The young man shrugged apologetically. "I told them it should be tourism. But who was I to advise the Chamber of Commerce? I was only a history teacher looking for a summer job. Isn't this great weather? What can I do for you? My name is Roger. You don't need to tell me who you are. I read the paper."
"The Daily Fluxion seems to have a big circulation up here," Qwilleran said. "The Fluxion was almost sold out at the drug store yesterday, but they still had a big stack of the Morning Rampage."
"Right," said Roger. "We're boycotting the Rampage. Their travel editor did a write-up on Mooseville and called it Mosquitoville."
"You have to admit they're plentiful. And large."
Roger glanced aside guiltily and said in a lowered voice: "If you think the mosquitoes are bad, wait till you meet the deer flies. This is off-the-record, of course. We don't talk about deer flies. It's not-exactly good for tourism. Are you here to write about our restaurants?"
"No, I'm on vacation. I'll be around for three months. Is there a barber in town?"
"Bob's Chop Shop at the Cannery Mall. Men's and women's hair styling." Roger handed Qwilleran another copy of the Mooseville brochure. "Are you a fisherman?"
"I can think of things I'd rather do."
"Deep-sea fishing is a great experience. You'd enjoy it. You can charter a boat at the municipal pier and go out for a day or half a day. They supply the gear, take you where the fish are biting, even tell you how to hold the rod. And they guarantee you'll come back with a few big ones."
"Anything else to do around here?"
"There's the museum; it's big on shipwreck history. The flower gardens at the state prison are spectacular, and the prison gift shop has some good leather items. You can see bears scrounging at the village dump, or you can hunt for agates on the beach."
Qwilleran was studying the brochure. "What's this about a historic cemetery?"
"It's not much," Roger admitted. "It's a nineteenth century burial ground, abandoned for the last fifty years. Sort of vandalized. If I were you, I'd take a fishing trip."
"What are these pas ties everyone advertises?"

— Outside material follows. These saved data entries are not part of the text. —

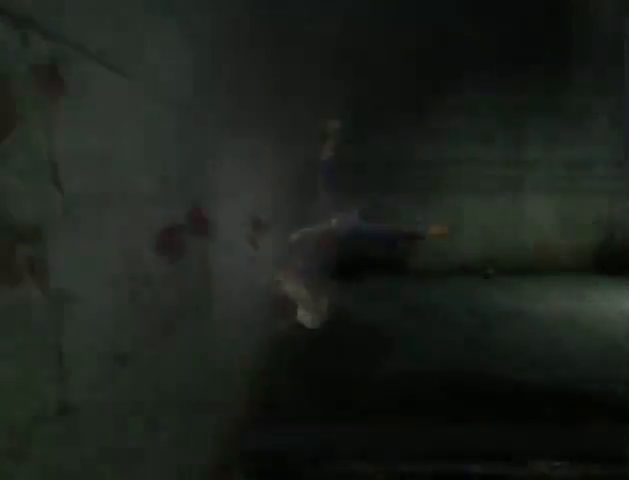
{"buttons": [], "left_stick": "up-right", "right_stick": "center", "events": [[100, "A", "up"], [167, "A", "down"], [233, "A", "up"], [333, "A", "down"], [367, "A", "up"], [400, "A", "down"], [467, "A", "up"]]}
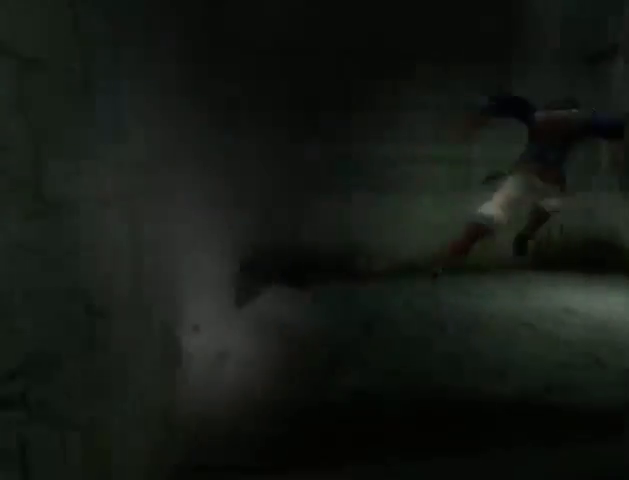
{"buttons": ["A"], "left_stick": "up-right", "right_stick": "center", "events": [[200, "A", "down"], [300, "A", "up"], [500, "A", "down"]]}
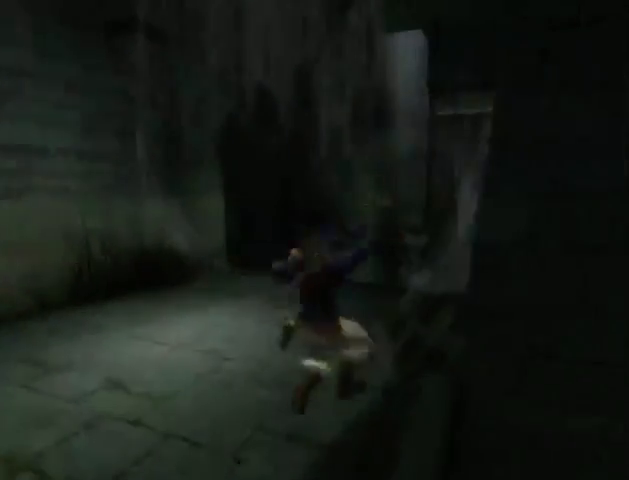
{"buttons": ["R1"], "left_stick": "up", "right_stick": "center", "events": [[100, "A", "up"], [167, "A", "down"], [233, "A", "up"], [333, "left_stick", "up"], [467, "R1", "down"]]}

"It's like a turnover filled with meat and potatoes and turnips. Pasties are traditional up here. The miners used to carry pasties in their lunch buckets."
"Where's a good place to try one?"
"Hats-off or hats-on?"
"What?"
"What I mean-we have some restaurants with a little class, like the hotel dining room, and we have the other kind—casual—where the guys eat with their hats on. For a good hats-off place you could try a little bistro at the Cannery Mall, called the Nasty Pasty.
A bit of perverse humor, I guess. The tourists like it."
Qwilleran said he would prefer real north country atmosphere.